Task directions | Print all of the rows below verbatim, leaving out the pictures.

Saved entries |
++++++++++++++++++++

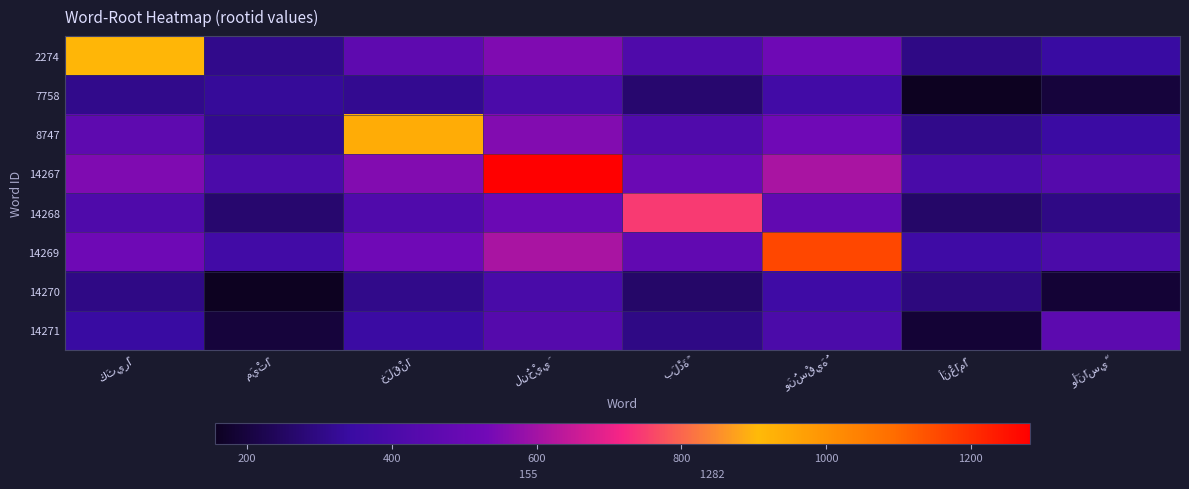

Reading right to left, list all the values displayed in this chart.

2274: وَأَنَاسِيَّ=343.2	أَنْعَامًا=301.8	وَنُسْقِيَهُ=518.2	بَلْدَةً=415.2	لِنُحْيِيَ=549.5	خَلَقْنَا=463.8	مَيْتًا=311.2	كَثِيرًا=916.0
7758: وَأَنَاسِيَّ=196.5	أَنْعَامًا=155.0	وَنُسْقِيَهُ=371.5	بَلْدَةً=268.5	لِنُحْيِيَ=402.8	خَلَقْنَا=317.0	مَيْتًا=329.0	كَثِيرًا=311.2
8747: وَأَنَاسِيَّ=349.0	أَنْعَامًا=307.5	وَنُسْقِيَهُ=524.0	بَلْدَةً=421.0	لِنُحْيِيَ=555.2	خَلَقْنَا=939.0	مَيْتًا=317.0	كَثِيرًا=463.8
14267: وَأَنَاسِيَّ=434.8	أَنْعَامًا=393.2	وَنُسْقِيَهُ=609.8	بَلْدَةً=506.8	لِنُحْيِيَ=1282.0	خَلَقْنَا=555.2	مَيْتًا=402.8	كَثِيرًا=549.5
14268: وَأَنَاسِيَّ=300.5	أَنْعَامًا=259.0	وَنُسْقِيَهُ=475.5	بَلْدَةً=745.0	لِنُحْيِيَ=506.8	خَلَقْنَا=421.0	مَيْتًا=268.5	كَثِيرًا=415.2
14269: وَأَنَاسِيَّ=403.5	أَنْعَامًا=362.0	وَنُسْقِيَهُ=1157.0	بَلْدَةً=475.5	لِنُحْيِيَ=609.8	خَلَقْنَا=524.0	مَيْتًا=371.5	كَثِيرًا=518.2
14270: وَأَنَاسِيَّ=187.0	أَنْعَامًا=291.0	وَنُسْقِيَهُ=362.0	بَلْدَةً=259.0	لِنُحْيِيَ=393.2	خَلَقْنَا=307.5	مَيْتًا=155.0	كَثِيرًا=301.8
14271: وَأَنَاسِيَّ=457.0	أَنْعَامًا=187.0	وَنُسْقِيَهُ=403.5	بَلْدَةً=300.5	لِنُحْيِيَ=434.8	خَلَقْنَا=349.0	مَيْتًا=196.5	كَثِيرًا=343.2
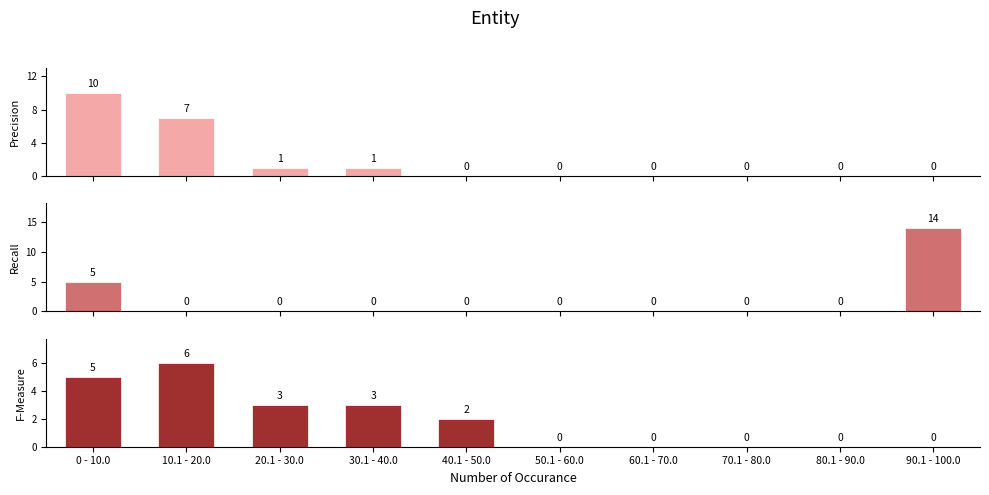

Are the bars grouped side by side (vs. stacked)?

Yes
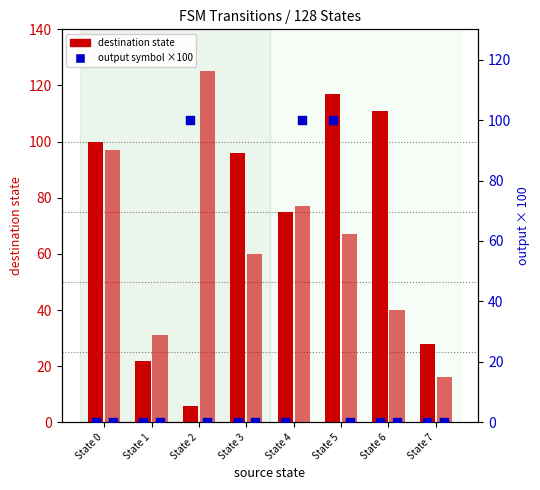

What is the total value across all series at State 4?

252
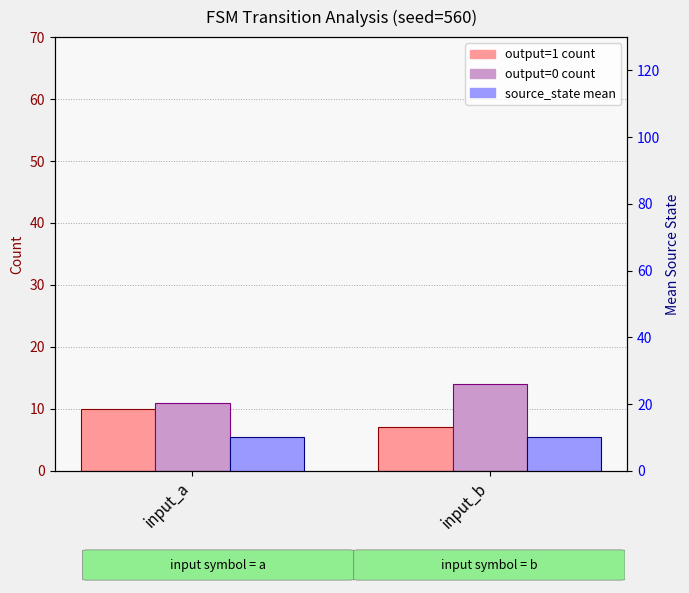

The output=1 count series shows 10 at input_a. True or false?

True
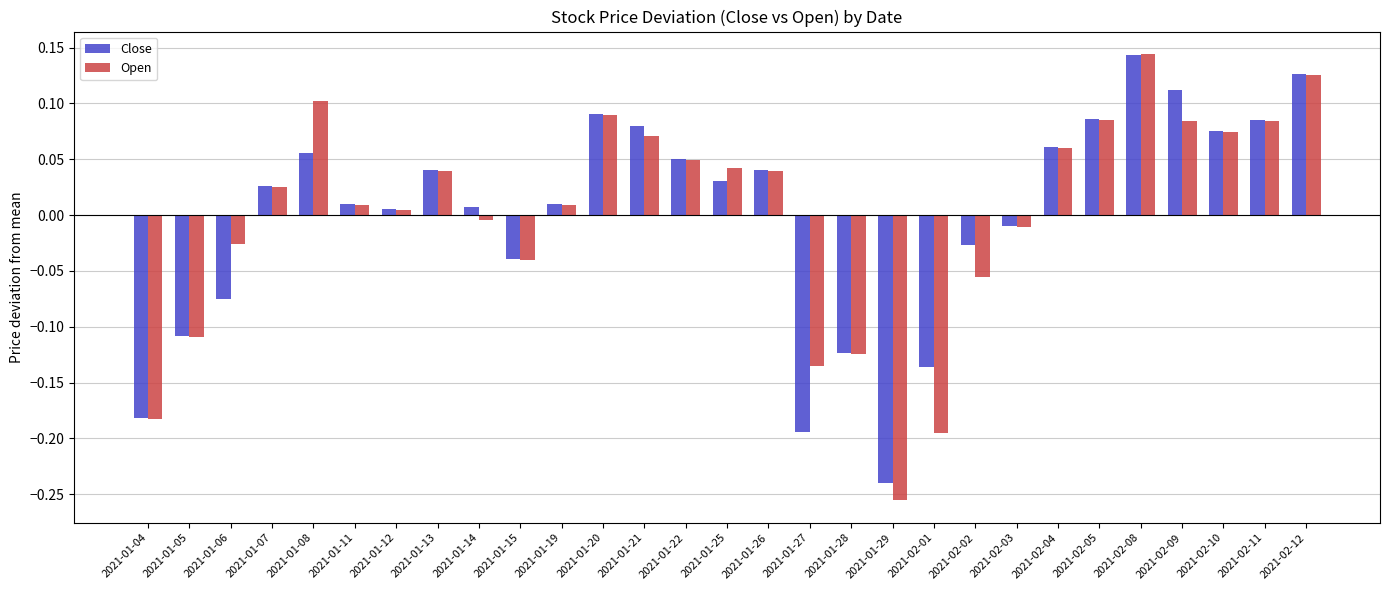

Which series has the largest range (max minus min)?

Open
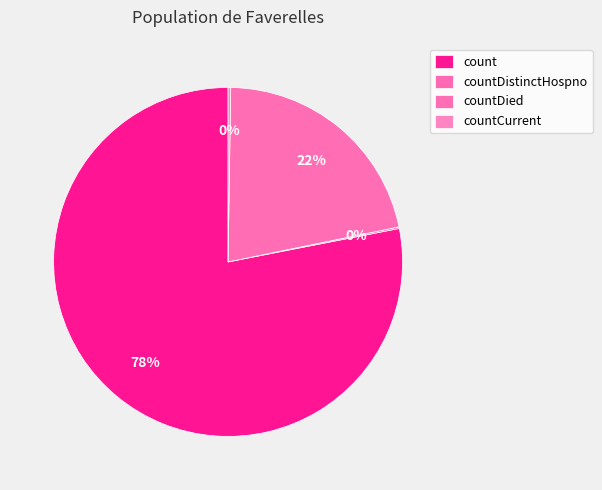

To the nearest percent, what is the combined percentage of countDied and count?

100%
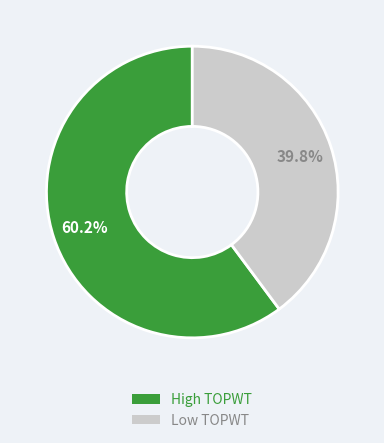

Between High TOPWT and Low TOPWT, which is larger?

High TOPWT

++++++++++++++++++++

Solution to the exercise |
Reading right to left, list all the values displayed in this chart.

2274: وَأَنَاسِيَّ=343.2	أَنْعَامًا=301.8	وَنُسْقِيَهُ=518.2	بَلْدَةً=415.2	لِنُحْيِيَ=549.5	خَلَقْنَا=463.8	مَيْتًا=311.2	كَثِيرًا=916.0
7758: وَأَنَاسِيَّ=196.5	أَنْعَامًا=155.0	وَنُسْقِيَهُ=371.5	بَلْدَةً=268.5	لِنُحْيِيَ=402.8	خَلَقْنَا=317.0	مَيْتًا=329.0	كَثِيرًا=311.2
8747: وَأَنَاسِيَّ=349.0	أَنْعَامًا=307.5	وَنُسْقِيَهُ=524.0	بَلْدَةً=421.0	لِنُحْيِيَ=555.2	خَلَقْنَا=939.0	مَيْتًا=317.0	كَثِيرًا=463.8
14267: وَأَنَاسِيَّ=434.8	أَنْعَامًا=393.2	وَنُسْقِيَهُ=609.8	بَلْدَةً=506.8	لِنُحْيِيَ=1282.0	خَلَقْنَا=555.2	مَيْتًا=402.8	كَثِيرًا=549.5
14268: وَأَنَاسِيَّ=300.5	أَنْعَامًا=259.0	وَنُسْقِيَهُ=475.5	بَلْدَةً=745.0	لِنُحْيِيَ=506.8	خَلَقْنَا=421.0	مَيْتًا=268.5	كَثِيرًا=415.2
14269: وَأَنَاسِيَّ=403.5	أَنْعَامًا=362.0	وَنُسْقِيَهُ=1157.0	بَلْدَةً=475.5	لِنُحْيِيَ=609.8	خَلَقْنَا=524.0	مَيْتًا=371.5	كَثِيرًا=518.2
14270: وَأَنَاسِيَّ=187.0	أَنْعَامًا=291.0	وَنُسْقِيَهُ=362.0	بَلْدَةً=259.0	لِنُحْيِيَ=393.2	خَلَقْنَا=307.5	مَيْتًا=155.0	كَثِيرًا=301.8
14271: وَأَنَاسِيَّ=457.0	أَنْعَامًا=187.0	وَنُسْقِيَهُ=403.5	بَلْدَةً=300.5	لِنُحْيِيَ=434.8	خَلَقْنَا=349.0	مَيْتًا=196.5	كَثِيرًا=343.2

Are the bars grouped side by side (vs. stacked)?

Yes

What is the total value across all series at State 4?

252

The output=1 count series shows 10 at input_a. True or false?

True

Which series has the largest range (max minus min)?

Open

To the nearest percent, what is the combined percentage of countDied and count?

100%

Between High TOPWT and Low TOPWT, which is larger?

High TOPWT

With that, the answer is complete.